### YOUR GOAL
Line by line, copy the material below exactly as given.

### RECORDS FOR THE TASK
▼

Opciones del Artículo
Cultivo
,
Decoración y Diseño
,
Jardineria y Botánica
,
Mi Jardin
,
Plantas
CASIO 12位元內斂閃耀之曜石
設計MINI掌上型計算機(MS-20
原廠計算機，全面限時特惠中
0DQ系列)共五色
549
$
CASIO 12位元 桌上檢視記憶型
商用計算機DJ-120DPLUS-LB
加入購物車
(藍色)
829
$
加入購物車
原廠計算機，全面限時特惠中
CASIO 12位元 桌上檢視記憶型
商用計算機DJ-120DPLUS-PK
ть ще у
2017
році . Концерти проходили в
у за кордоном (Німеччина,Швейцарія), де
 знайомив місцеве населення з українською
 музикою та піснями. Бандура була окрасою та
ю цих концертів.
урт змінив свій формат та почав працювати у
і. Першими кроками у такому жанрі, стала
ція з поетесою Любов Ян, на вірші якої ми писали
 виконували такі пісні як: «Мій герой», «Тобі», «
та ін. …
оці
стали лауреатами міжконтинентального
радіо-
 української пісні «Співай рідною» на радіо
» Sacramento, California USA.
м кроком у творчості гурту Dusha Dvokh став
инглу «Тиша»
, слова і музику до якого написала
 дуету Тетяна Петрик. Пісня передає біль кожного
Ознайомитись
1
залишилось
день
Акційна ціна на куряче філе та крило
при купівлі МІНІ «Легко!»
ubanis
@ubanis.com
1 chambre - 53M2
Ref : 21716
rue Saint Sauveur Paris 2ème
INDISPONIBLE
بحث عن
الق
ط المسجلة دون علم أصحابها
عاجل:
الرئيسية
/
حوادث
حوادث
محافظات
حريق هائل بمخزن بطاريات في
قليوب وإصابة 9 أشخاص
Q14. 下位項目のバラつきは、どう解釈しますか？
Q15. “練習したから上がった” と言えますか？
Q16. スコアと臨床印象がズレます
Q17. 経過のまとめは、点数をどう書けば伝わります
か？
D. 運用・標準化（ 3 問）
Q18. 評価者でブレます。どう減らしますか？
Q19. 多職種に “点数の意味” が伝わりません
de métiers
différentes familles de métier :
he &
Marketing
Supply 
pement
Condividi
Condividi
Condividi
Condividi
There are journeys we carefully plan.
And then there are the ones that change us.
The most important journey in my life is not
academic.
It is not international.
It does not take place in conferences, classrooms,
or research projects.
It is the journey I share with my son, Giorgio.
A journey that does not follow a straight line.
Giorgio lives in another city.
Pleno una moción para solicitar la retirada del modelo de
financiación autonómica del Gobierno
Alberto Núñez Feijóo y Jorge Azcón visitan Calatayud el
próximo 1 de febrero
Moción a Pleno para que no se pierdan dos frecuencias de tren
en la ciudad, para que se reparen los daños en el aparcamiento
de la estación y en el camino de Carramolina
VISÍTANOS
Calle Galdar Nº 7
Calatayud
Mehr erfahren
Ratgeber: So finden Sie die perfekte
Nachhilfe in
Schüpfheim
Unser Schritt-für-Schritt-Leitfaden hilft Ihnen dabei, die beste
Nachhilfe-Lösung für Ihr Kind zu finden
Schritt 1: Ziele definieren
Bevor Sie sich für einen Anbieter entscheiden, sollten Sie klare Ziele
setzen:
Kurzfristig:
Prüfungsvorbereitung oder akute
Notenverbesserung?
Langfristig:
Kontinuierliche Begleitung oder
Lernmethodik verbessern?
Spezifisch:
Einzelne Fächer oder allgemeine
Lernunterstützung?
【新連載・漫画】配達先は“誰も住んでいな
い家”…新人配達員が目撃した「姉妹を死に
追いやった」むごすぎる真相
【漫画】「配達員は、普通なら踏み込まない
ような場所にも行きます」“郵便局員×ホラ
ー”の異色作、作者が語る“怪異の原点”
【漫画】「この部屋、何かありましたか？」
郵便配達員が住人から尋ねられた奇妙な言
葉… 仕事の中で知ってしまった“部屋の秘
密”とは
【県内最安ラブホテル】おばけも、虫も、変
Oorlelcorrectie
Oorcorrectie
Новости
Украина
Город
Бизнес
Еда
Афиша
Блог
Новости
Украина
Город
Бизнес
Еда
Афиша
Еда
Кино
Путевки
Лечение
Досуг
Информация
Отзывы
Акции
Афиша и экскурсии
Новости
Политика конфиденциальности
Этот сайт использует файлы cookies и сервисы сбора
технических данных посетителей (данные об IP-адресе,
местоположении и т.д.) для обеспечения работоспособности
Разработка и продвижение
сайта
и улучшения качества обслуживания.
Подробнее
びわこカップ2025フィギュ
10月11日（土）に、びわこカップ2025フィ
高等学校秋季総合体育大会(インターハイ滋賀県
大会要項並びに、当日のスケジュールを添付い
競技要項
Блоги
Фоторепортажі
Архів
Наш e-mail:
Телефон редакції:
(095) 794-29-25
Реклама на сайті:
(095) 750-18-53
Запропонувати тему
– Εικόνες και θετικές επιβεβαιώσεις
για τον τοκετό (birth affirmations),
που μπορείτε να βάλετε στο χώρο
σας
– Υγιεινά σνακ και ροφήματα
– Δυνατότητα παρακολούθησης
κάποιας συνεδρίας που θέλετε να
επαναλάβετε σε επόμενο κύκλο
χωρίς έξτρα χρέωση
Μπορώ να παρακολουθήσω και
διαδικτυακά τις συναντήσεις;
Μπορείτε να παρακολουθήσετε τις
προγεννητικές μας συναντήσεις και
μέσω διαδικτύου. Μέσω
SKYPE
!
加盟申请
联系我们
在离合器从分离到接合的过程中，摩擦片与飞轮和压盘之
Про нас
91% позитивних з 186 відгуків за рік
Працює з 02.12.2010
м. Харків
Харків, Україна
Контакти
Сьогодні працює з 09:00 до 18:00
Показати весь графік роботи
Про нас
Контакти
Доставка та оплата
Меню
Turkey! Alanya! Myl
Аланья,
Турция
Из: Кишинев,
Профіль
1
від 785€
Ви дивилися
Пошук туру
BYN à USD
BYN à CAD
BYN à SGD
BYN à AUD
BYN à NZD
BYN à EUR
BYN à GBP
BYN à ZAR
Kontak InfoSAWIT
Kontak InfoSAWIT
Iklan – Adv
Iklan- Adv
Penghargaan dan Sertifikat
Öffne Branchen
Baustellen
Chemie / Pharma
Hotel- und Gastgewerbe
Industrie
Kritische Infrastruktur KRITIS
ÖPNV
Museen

▲

### ANSWER SECTION
Opciones del Artículo
Cultivo
,
Decoración y Diseño
,
Jardineria y Botánica
,
Mi Jardin
,
Plantas
CASIO 12位元內斂閃耀之曜石
設計MINI掌上型計算機(MS-20
原廠計算機，全面限時特惠中
0DQ系列)共五色
549
$
CASIO 12位元 桌上檢視記憶型
商用計算機DJ-120DPLUS-LB
加入購物車
(藍色)
829
$
加入購物車
原廠計算機，全面限時特惠中
CASIO 12位元 桌上檢視記憶型
商用計算機DJ-120DPLUS-PK
ть ще у
2017
році . Концерти проходили в
у за кордоном (Німеччина,Швейцарія), де
 знайомив місцеве населення з українською
 музикою та піснями. Бандура була окрасою та
ю цих концертів.
урт змінив свій формат та почав працювати у
і. Першими кроками у такому жанрі, стала
ція з поетесою Любов Ян, на вірші якої ми писали
 виконували такі пісні як: «Мій герой», «Тобі», «
та ін. …
оці
стали лауреатами міжконтинентального
радіо-
 української пісні «Співай рідною» на радіо
» Sacramento, California USA.
м кроком у творчості гурту Dusha Dvokh став
инглу «Тиша»
, слова і музику до якого написала
 дуету Тетяна Петрик. Пісня передає біль кожного
Ознайомитись
1
залишилось
день
Акційна ціна на куряче філе та крило
при купівлі МІНІ «Легко!»
ubanis
@ubanis.com
1 chambre - 53M2
Ref : 21716
rue Saint Sauveur Paris 2ème
INDISPONIBLE
بحث عن
الق
ط المسجلة دون علم أصحابها
عاجل:
الرئيسية
/
حوادث
حوادث
محافظات
حريق هائل بمخزن بطاريات في
قليوب وإصابة 9 أشخاص
Q14. 下位項目のバラつきは、どう解釈しますか？
Q15. “練習したから上がった” と言えますか？
Q16. スコアと臨床印象がズレます
Q17. 経過のまとめは、点数をどう書けば伝わります
か？
D. 運用・標準化（ 3 問）
Q18. 評価者でブレます。どう減らしますか？
Q19. 多職種に “点数の意味” が伝わりません
de métiers
différentes familles de métier :
he &
Marketing
Supply 
pement
Condividi
Condividi
Condividi
Condividi
There are journeys we carefully plan.
And then there are the ones that change us.
The most important journey in my life is not
academic.
It is not international.
It does not take place in conferences, classrooms,
or research projects.
It is the journey I share with my son, Giorgio.
A journey that does not follow a straight line.
Giorgio lives in another city.
Pleno una moción para solicitar la retirada del modelo de
financiación autonómica del Gobierno
Alberto Núñez Feijóo y Jorge Azcón visitan Calatayud el
próximo 1 de febrero
Moción a Pleno para que no se pierdan dos frecuencias de tren
en la ciudad, para que se reparen los daños en el aparcamiento
de la estación y en el camino de Carramolina
VISÍTANOS
Calle Galdar Nº 7
Calatayud
Mehr erfahren
Ratgeber: So finden Sie die perfekte
Nachhilfe in
Schüpfheim
Unser Schritt-für-Schritt-Leitfaden hilft Ihnen dabei, die beste
Nachhilfe-Lösung für Ihr Kind zu finden
Schritt 1: Ziele definieren
Bevor Sie sich für einen Anbieter entscheiden, sollten Sie klare Ziele
setzen:
Kurzfristig:
Prüfungsvorbereitung oder akute
Notenverbesserung?
Langfristig:
Kontinuierliche Begleitung oder
Lernmethodik verbessern?
Spezifisch:
Einzelne Fächer oder allgemeine
Lernunterstützung?
【新連載・漫画】配達先は“誰も住んでいな
い家”…新人配達員が目撃した「姉妹を死に
追いやった」むごすぎる真相
【漫画】「配達員は、普通なら踏み込まない
ような場所にも行きます」“郵便局員×ホラ
ー”の異色作、作者が語る“怪異の原点”
【漫画】「この部屋、何かありましたか？」
郵便配達員が住人から尋ねられた奇妙な言
葉… 仕事の中で知ってしまった“部屋の秘
密”とは
【県内最安ラブホテル】おばけも、虫も、変
Oorlelcorrectie
Oorcorrectie
Новости
Украина
Город
Бизнес
Еда
Афиша
Блог
Новости
Украина
Город
Бизнес
Еда
Афиша
Еда
Кино
Путевки
Лечение
Досуг
Информация
Отзывы
Акции
Афиша и экскурсии
Новости
Политика конфиденциальности
Этот сайт использует файлы cookies и сервисы сбора
технических данных посетителей (данные об IP-адресе,
местоположении и т.д.) для обеспечения работоспособности
Разработка и продвижение
сайта
и улучшения качества обслуживания.
Подробнее
びわこカップ2025フィギュ
10月11日（土）に、びわこカップ2025フィ
高等学校秋季総合体育大会(インターハイ滋賀県
大会要項並びに、当日のスケジュールを添付い
競技要項
Блоги
Фоторепортажі
Архів
Наш e-mail:
Телефон редакції:
(095) 794-29-25
Реклама на сайті:
(095) 750-18-53
Запропонувати тему
– Εικόνες και θετικές επιβεβαιώσεις
για τον τοκετό (birth affirmations),
που μπορείτε να βάλετε στο χώρο
σας
– Υγιεινά σνακ και ροφήματα
– Δυνατότητα παρακολούθησης
κάποιας συνεδρίας που θέλετε να
επαναλάβετε σε επόμενο κύκλο
χωρίς έξτρα χρέωση
Μπορώ να παρακολουθήσω και
διαδικτυακά τις συναντήσεις;
Μπορείτε να παρακολουθήσετε τις
προγεννητικές μας συναντήσεις και
μέσω διαδικτύου. Μέσω
SKYPE
!
加盟申请
联系我们
在离合器从分离到接合的过程中，摩擦片与飞轮和压盘之
Про нас
91% позитивних з 186 відгуків за рік
Працює з 02.12.2010
м. Харків
Харків, Україна
Контакти
Сьогодні працює з 09:00 до 18:00
Показати весь графік роботи
Про нас
Контакти
Доставка та оплата
Меню
Turkey! Alanya! Myl
Аланья,
Турция
Из: Кишинев,
Профіль
1
від 785€
Ви дивилися
Пошук туру
BYN à USD
BYN à CAD
BYN à SGD
BYN à AUD
BYN à NZD
BYN à EUR
BYN à GBP
BYN à ZAR
Kontak InfoSAWIT
Kontak InfoSAWIT
Iklan – Adv
Iklan- Adv
Penghargaan dan Sertifikat
Öffne Branchen
Baustellen
Chemie / Pharma
Hotel- und Gastgewerbe
Industrie
Kritische Infrastruktur KRITIS
ÖPNV
Museen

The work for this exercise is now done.